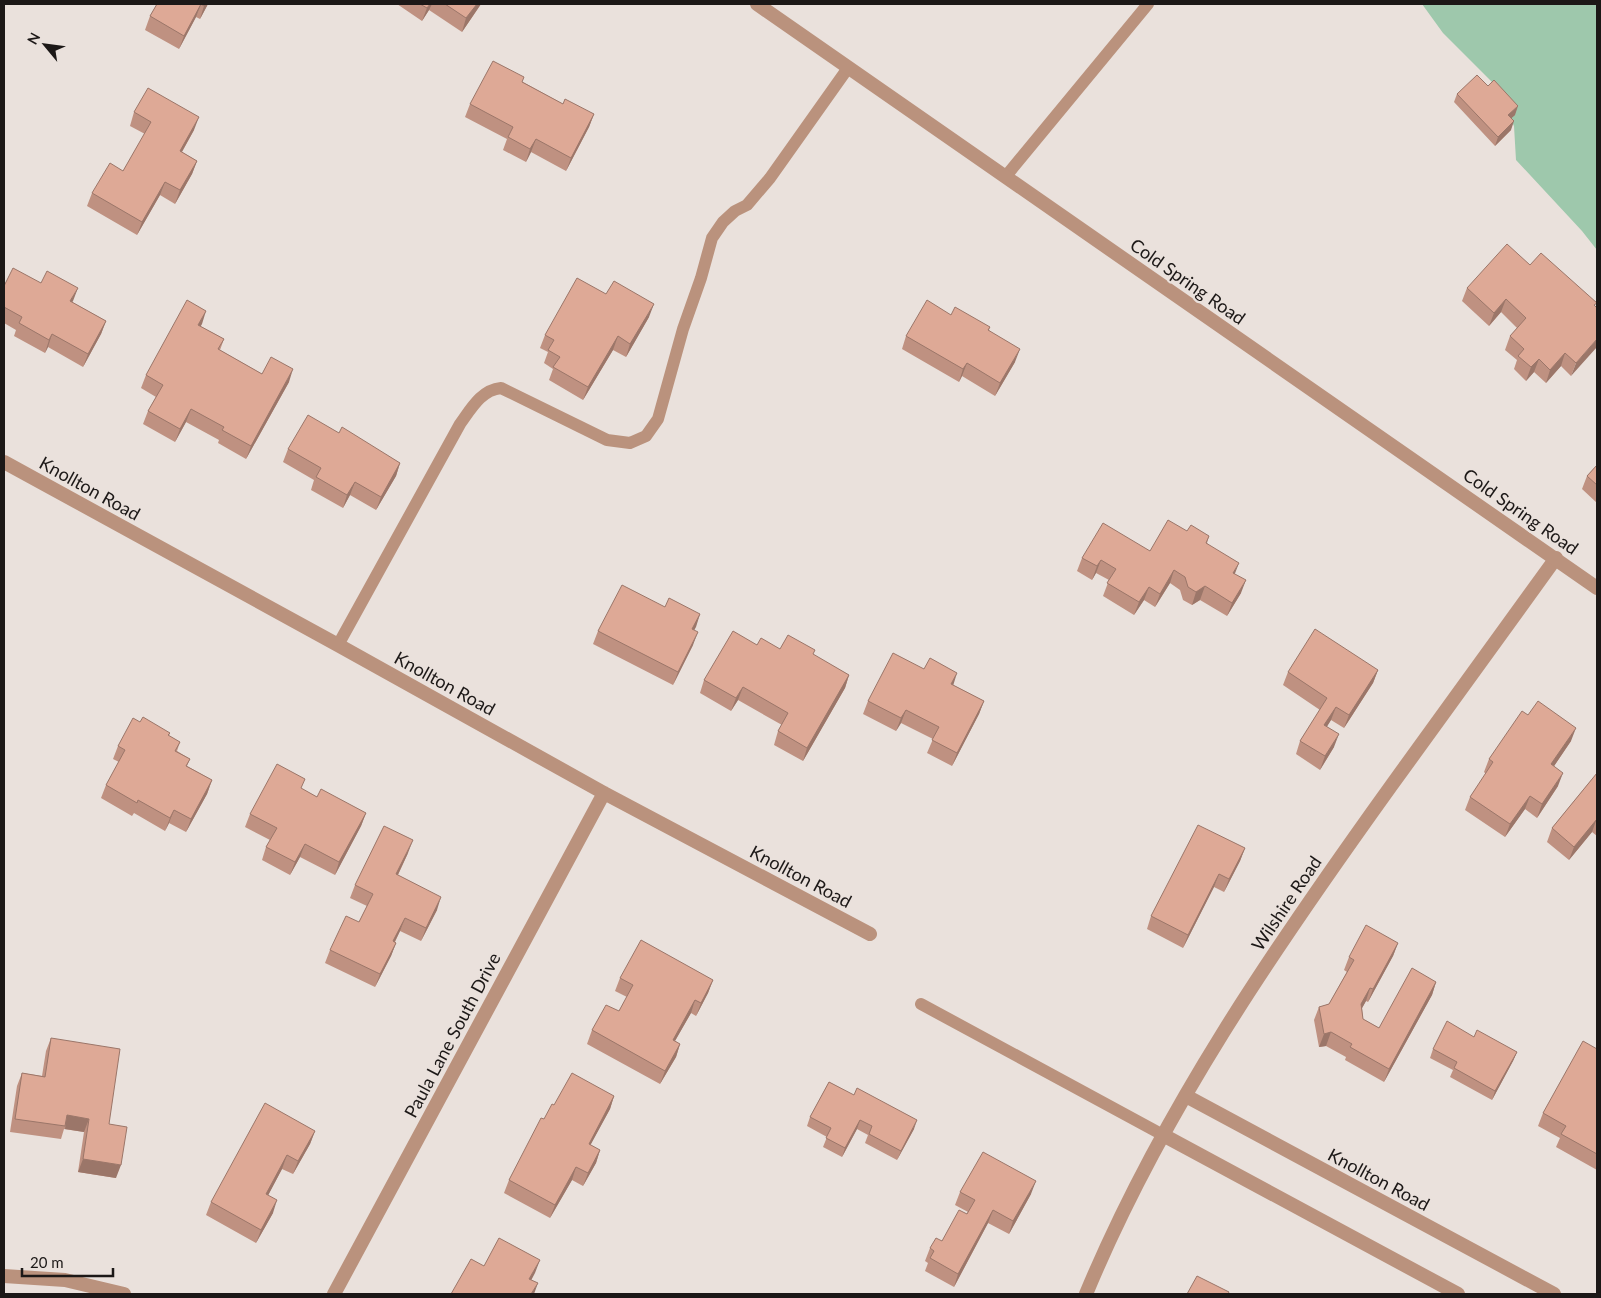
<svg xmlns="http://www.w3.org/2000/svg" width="1601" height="1298" font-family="Lato,sans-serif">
<rect width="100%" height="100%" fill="#eae1dc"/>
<path fill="#9ec8ac" d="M1422,4H1597V250L1582,231L1516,160L1514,126L1492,82L1443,33Z"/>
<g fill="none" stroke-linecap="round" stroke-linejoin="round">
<path stroke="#ba927d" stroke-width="12" d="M1006,176L1148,4
M338,645L460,424C471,409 481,390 501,388L607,440L630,443L646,436L658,419L683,329L701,278L712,238L723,222L735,211L747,205L770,178L848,68
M921,1004L1163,1135"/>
<path stroke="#ba927d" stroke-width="14" d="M4,462L338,645L604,793L870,934
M1186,1096L1554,1294
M1163,1135L1458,1294
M4,1276L65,1280L124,1294
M334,1294L604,793
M1086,1294C1162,1111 1276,946 1391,786C1446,710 1501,634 1556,558"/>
<path stroke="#ba927d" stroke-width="14" d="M757,4L1597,588"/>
</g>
<path fill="#bf9181" d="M157,4H208L200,19L196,17L179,49L145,30L150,16Z
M397,4H481L462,32L429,10L422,21Z
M523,82L563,104L594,114L589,127L566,171L531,152L526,162L503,150L507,139L465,117L470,104Z
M1457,94L1515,115L1511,118V130L1495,146L1454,102Z
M134,112L194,130L182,152L197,161L192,174L175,204L160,195L137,235L87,206L92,193L123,171L145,134L130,126Z
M1530,265L1597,308L1571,376L1561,366L1546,383L1534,372L1526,381L1514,369L1517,360L1505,350L1510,336L1517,328L1501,312L1489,326L1462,301L1467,288Z
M4,286L72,302L106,321L101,334L83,367L48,347L45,353L14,336L16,330L4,323Z
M606,294L649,317L626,357L613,350L583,400L549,380L553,369L544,363L548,352L540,348L545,335Z
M951,315L990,327L989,330L1015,362L995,396L962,376L959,382L902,349L906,336Z
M202,324L200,326L224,339L220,350L262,374L289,382L246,459L218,443L219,440L186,422L175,442L143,424L148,411L156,397L141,388L146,375Z
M339,433L400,463L396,476L376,510L350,495L343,508L311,490L314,480L283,462L288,449Z
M1597,465V503L1582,489L1587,476Z
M1187,531L1209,536L1207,543L1235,574L1241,593L1227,616L1200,600L1192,605L1183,600L1180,590L1170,583L1155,607L1144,600L1134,615L1103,596L1109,580L1096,573L1092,580L1077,571L1082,558L1150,551Z
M665,607L700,614L694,630L693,645L673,685L593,644L598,631Z
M757,645L813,655L849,675L845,688L803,761L774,745L778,731L782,725L738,700L731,711L700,693L704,680Z
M1378,670L1373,683L1344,728L1331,720L1327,726L1334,747L1320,770L1296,754L1300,741L1320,710L1283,685L1288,672Z
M953,685L984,701L979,714L952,766L927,753L933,739L901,723L896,731L863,714L868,701Z
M1528,715L1571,741L1554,766L1558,786L1537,818L1525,809L1505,837L1465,810L1470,797L1486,774L1484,772L1489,759Z
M140,722L170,733L169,736L180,742L177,751L190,759L187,766L212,780L207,794L186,832L169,823L165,831L134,813L132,816L101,798L106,785L119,762L113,759L118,746Z
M1597,773V836L1592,832L1569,860L1547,842L1552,828Z
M302,789L317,797L366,813L361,826L335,875L300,857L290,875L262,860L266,847L270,840L245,827L250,814Z
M1245,848L1240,861L1224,892L1214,887L1183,948L1147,929L1151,916Z
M408,853L398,875L437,910L421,941L400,931L395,942L396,943L391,956L375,987L325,963L330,950L359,922L367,906L350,898L355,885Z
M1398,943L1393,956L1368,1002L1366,1001L1362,1008L1363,1019L1379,1028L1436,982L1432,995L1384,1082L1345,1060L1346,1057L1326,1046L1319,1047L1314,1020L1319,1007L1329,1004L1347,972L1344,970L1349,957Z
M620,978L713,980L708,993L696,1016L691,1013L675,1041L680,1044L676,1057L660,1084L587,1044L592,1030L619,1011L627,997L615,991Z
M1474,1037L1517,1052L1513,1061L1492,1100L1450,1077L1453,1070L1430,1058L1433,1049Z
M51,1038L109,1124L116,1178L78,1172L84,1132L64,1129L61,1139L10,1132L17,1086L22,1073L42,1076L46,1051Z
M1597,1049V1170L1556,1147L1560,1138L1538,1126L1543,1113Z
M829,1082L914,1129L897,1160L865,1143L868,1135L857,1129L842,1157L823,1147L827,1137L807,1126L810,1117Z
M614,1096L610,1109L590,1145L600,1150L596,1163L583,1186L572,1180L550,1218L504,1193L509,1180L544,1119L554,1105Z
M315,1131L310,1144L293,1174L282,1169L268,1195L273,1213L256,1243L206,1215L211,1202Z
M960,1192L1031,1194L1009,1234L988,1223L954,1287L925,1271L928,1263L925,1261L930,1248L942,1241L968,1212L955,1205Z"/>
<path fill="#9b7669" d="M201,4L196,17L179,49L184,36Z
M206,4H208L200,19L204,6Z
M430,4H432L429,10L422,21L427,8Z
M477,4H481L462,32L466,18Z
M1518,106L1515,115L1505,124L1508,115Z
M594,114L589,127L566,171L571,158Z
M199,117L194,130L175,164L180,151Z
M1514,121L1511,130L1495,146L1498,137Z
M536,139L531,152L526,162L530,149Z
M197,161L192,174L175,204L180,190Z
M165,182L160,195L137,235L142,222Z
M78,288L73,301L65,314L70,301Z
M1506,299L1501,312L1489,326L1494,313Z
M654,304L649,317L626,357L630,344Z
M206,311L202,324L194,338L198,325Z
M106,321L101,334L83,367L88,354Z
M52,334L48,347L45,353L49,340Z
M618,336L613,350L583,400L588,387Z
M1597,339V347L1571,376L1576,363Z
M1020,349L1015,362L995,396L1000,383Z
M1565,353L1561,366L1546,383L1550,370Z
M1539,359L1534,372L1526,381L1531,367Z
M967,363L962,376L959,382L963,369Z
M293,369L289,382L246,459L251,446Z
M191,409L186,422L175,442L180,429Z
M400,463L396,476L376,510L381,497Z
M355,482L350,495L343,508L347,495Z
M1101,560L1096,573L1092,580L1097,566Z
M1239,563L1234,576L1233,573Z
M1174,570L1170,583L1155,607L1160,594Z
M1246,580L1241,593L1227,616L1232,603Z
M1205,586L1200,600L1192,605L1196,592Z
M1149,587L1144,600L1134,615L1139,602Z
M700,614L696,627L687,643L692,629Z
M698,632L693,645L673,685L678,672Z
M1378,670L1373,683L1344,728L1349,715Z
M957,673L953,686L951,684Z
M849,675L845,688L803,761L807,748Z
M743,687L738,700L731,711L736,698Z
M984,701L979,714L952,766L957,753Z
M1336,707L1331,720L1320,738L1324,725Z
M906,710L901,723L896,731L901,718Z
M1576,728L1571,741L1546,778L1551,764Z
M1339,734L1334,747L1320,770L1325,756Z
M1563,773L1558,786L1537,818L1542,804Z
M212,780L207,794L186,832L191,819Z
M1530,796L1525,809L1505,837L1510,824Z
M174,810L169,823L165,831L170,818Z
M366,813L361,826L335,875L339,862Z
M1597,818L1592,832L1569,860L1574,847Z
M413,840L408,853L392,887L396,874Z
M305,844L300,857L290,875L295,862Z
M1245,848L1240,861L1224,892L1229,879Z
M1219,874L1214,887L1183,948L1188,935Z
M441,897L437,910L421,941L426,928Z
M405,918L400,931L388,955L393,941Z
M396,943L391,956L375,987L380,974Z
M1398,943L1393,956L1368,1002L1373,989Z
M713,980L708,993L696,1016L701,1003Z
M1436,982L1432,995L1384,1082L1389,1069Z
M1370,988L1366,1001L1357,1017L1361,1004Z
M695,1000L691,1013L668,1053L673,1040Z
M1331,1032L1326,1046L1319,1047L1324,1034Z
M680,1044L676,1057L660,1084L665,1071Z
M1517,1052L1513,1061L1492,1100L1495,1091Z
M614,1096L610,1109L584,1157L589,1144Z
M67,1115L89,1119L84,1132L65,1129Z
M860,1120L857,1129L842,1157L845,1148Z
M917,1120L914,1129L897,1160L901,1151Z
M315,1131L310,1144L293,1174L298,1161Z
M600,1150L596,1163L583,1186L588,1173Z
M287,1155L282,1169L262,1207L266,1194Z
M83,1159L121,1165L116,1178L78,1172Z
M576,1167L572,1180L550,1218L555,1205Z
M1036,1181L1031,1194L1009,1234L1013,1221Z
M277,1200L273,1213L256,1243L261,1230Z
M993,1210L988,1223L954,1287L958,1274Z
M540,1260L535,1273L525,1292L529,1279Z
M538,1283L534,1294H531Z"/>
<path fill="#dea996" stroke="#9b7669" d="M157,4H206L204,6L201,4L184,36L150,16Z
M420,4H430L427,8Z
M445,4H477L466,18Z
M493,61L524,77L522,82L563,104L565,99L594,114L571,158L536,139L530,149L508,137L513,127L470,104Z
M1477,75L1488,86L1494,80L1518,106L1508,115L1514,121L1498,137L1457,94Z
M148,88L199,117L180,151L197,161L180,190L165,182L142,222L92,193L110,163L123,171L151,122L134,112Z
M1507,244L1530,265L1541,253L1597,303L1594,305L1597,308V339L1576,363L1565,353L1550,370L1539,359L1531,367L1518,356L1524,349L1510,336L1526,318L1506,299L1494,313L1467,288Z
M13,268L41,283L47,271L78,288L70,301L106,321L88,354L52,334L49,340L19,323L22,317L4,307V286Z
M577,278L606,294L614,281L654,304L630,344L618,336L588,387L553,367L560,357L548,350L554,340L545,335Z
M187,300L206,311L198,325L224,339L218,349L262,374L271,357L293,369L251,446L222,430L224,427L191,409L180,429L148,411L163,385L146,375Z
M927,300L951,315L955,307L990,327L988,330L1020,349L1000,383L967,363L963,369L906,336Z
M308,415L339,433L342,427L400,463L381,497L355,482L347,495L316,477L321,468L288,449Z
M1597,465V485L1587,476Z
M1168,520L1187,531L1191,525L1209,536L1206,543L1239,563L1233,573L1246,580L1232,603L1205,586L1196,592L1188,587L1185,577L1174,570L1160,594L1149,587L1139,602L1107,583L1116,569L1101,560L1097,566L1082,558L1103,523L1150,551Z
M622,585L665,607L669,598L700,614L692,629L698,632L678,672L598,631Z
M1315,629L1378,670L1349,715L1336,707L1324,725L1339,734L1325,756L1300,741L1327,698L1288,672Z
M733,631L757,645L761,638L780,649L788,635L815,650L813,654L849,675L807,748L778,731L788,713L743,687L736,698L704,680Z
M893,653L924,669L930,658L957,673L951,684L984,701L957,753L932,740L939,727L906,710L901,718L868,701Z
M1538,701L1576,728L1551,764L1563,773L1542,804L1530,796L1510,824L1470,797L1493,762L1489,759L1522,711L1528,715Z
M143,717L170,733L168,735L180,742L175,751L190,759L186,766L212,780L191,819L174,810L170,818L138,800L137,803L106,785L125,750L118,746L133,718L140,722Z
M277,764L305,779L301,788L317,797L321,789L366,813L339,862L305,844L295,862L266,847L277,828L250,814Z
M1597,773V819L1574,847L1552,828Z
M1198,825L1245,848L1229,879L1219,874L1188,935L1151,916Z
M384,826L413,840L396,874L441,897L426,928L405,918L393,941L396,943L380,974L330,950L346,916L359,922L373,894L355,885Z
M1366,925L1398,943L1373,989L1370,988L1361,1004L1363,1019L1379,1028L1412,968L1436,982L1389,1069L1350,1047L1352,1044L1331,1032L1324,1034L1319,1007L1329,1004L1354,960L1349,957Z
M641,940L713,980L701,1003L695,1000L673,1040L680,1044L665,1071L592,1030L606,1005L619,1011L633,985L620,978Z
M1447,1021L1474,1037L1477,1030L1517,1052L1495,1091L1454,1068L1457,1062L1433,1049Z
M51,1038L120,1049L109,1124L127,1127L121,1165L83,1159L89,1119L67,1115L65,1126L15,1119L22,1073L45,1077Z
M1583,1041L1597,1049V1154L1561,1134L1566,1126L1543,1113Z
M572,1073L614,1096L589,1144L600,1150L588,1173L576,1167L555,1205L509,1180L541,1118L544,1119L552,1104L554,1105Z
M829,1082L854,1095L857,1088L917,1120L901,1151L869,1134L872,1126L860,1120L845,1148L826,1138L831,1128L810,1117Z
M265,1103L315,1131L298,1161L287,1155L266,1194L277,1200L261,1230L211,1202Z
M983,1152L1036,1181L1013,1221L993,1210L958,1274L930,1258L934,1251L930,1248L936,1238L942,1241L959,1210L967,1214L975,1200L960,1192Z
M499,1238L540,1260L529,1279L538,1283L531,1294H451L471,1259L484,1266Z
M1197,1276L1229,1292L1228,1294H1187Z"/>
<g text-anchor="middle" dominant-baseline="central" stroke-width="4.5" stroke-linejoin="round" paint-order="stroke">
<g font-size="18" fill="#1c1817" stroke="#eae1dc">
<text transform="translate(1188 281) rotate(35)">Cold Spring Road</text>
<text transform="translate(90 488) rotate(29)">Knollton Road</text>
<text transform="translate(1521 511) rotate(35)">Cold Spring Road</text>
<text transform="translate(445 683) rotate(29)">Knollton Road</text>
<text transform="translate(801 876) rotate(28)">Knollton Road</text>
<text transform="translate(1286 903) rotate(-56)">Wilshire Road</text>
<text transform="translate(452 1035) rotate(-62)">Paula Lane South Drive</text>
<text transform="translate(1379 1179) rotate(28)">Knollton Road</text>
</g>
</g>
<rect width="1601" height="1298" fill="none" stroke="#1c1817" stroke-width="10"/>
<g transform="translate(45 45) rotate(299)" stroke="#eae1dc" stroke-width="4" paint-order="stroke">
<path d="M0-4L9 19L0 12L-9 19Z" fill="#1c1817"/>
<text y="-8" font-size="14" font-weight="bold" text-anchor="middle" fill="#1c1817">N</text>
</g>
<path d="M22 1268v8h91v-8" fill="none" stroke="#1c1817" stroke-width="2.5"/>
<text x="30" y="1268" font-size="15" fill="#1c1817" stroke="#eae1dc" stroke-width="4" paint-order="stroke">20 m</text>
</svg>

——————

-- WHAT IS BEING ASKED --
From the records above, print exactly the lines that run from the line with "M1597,339V347L1571,376L1576,363Z" to the line with "M600,1150L596,1163L583,1186L588,1173Z", inclusive.

-- ANSWER TO THIS EXERCISE --
M1597,339V347L1571,376L1576,363Z
M1020,349L1015,362L995,396L1000,383Z
M1565,353L1561,366L1546,383L1550,370Z
M1539,359L1534,372L1526,381L1531,367Z
M967,363L962,376L959,382L963,369Z
M293,369L289,382L246,459L251,446Z
M191,409L186,422L175,442L180,429Z
M400,463L396,476L376,510L381,497Z
M355,482L350,495L343,508L347,495Z
M1101,560L1096,573L1092,580L1097,566Z
M1239,563L1234,576L1233,573Z
M1174,570L1170,583L1155,607L1160,594Z
M1246,580L1241,593L1227,616L1232,603Z
M1205,586L1200,600L1192,605L1196,592Z
M1149,587L1144,600L1134,615L1139,602Z
M700,614L696,627L687,643L692,629Z
M698,632L693,645L673,685L678,672Z
M1378,670L1373,683L1344,728L1349,715Z
M957,673L953,686L951,684Z
M849,675L845,688L803,761L807,748Z
M743,687L738,700L731,711L736,698Z
M984,701L979,714L952,766L957,753Z
M1336,707L1331,720L1320,738L1324,725Z
M906,710L901,723L896,731L901,718Z
M1576,728L1571,741L1546,778L1551,764Z
M1339,734L1334,747L1320,770L1325,756Z
M1563,773L1558,786L1537,818L1542,804Z
M212,780L207,794L186,832L191,819Z
M1530,796L1525,809L1505,837L1510,824Z
M174,810L169,823L165,831L170,818Z
M366,813L361,826L335,875L339,862Z
M1597,818L1592,832L1569,860L1574,847Z
M413,840L408,853L392,887L396,874Z
M305,844L300,857L290,875L295,862Z
M1245,848L1240,861L1224,892L1229,879Z
M1219,874L1214,887L1183,948L1188,935Z
M441,897L437,910L421,941L426,928Z
M405,918L400,931L388,955L393,941Z
M396,943L391,956L375,987L380,974Z
M1398,943L1393,956L1368,1002L1373,989Z
M713,980L708,993L696,1016L701,1003Z
M1436,982L1432,995L1384,1082L1389,1069Z
M1370,988L1366,1001L1357,1017L1361,1004Z
M695,1000L691,1013L668,1053L673,1040Z
M1331,1032L1326,1046L1319,1047L1324,1034Z
M680,1044L676,1057L660,1084L665,1071Z
M1517,1052L1513,1061L1492,1100L1495,1091Z
M614,1096L610,1109L584,1157L589,1144Z
M67,1115L89,1119L84,1132L65,1129Z
M860,1120L857,1129L842,1157L845,1148Z
M917,1120L914,1129L897,1160L901,1151Z
M315,1131L310,1144L293,1174L298,1161Z
M600,1150L596,1163L583,1186L588,1173Z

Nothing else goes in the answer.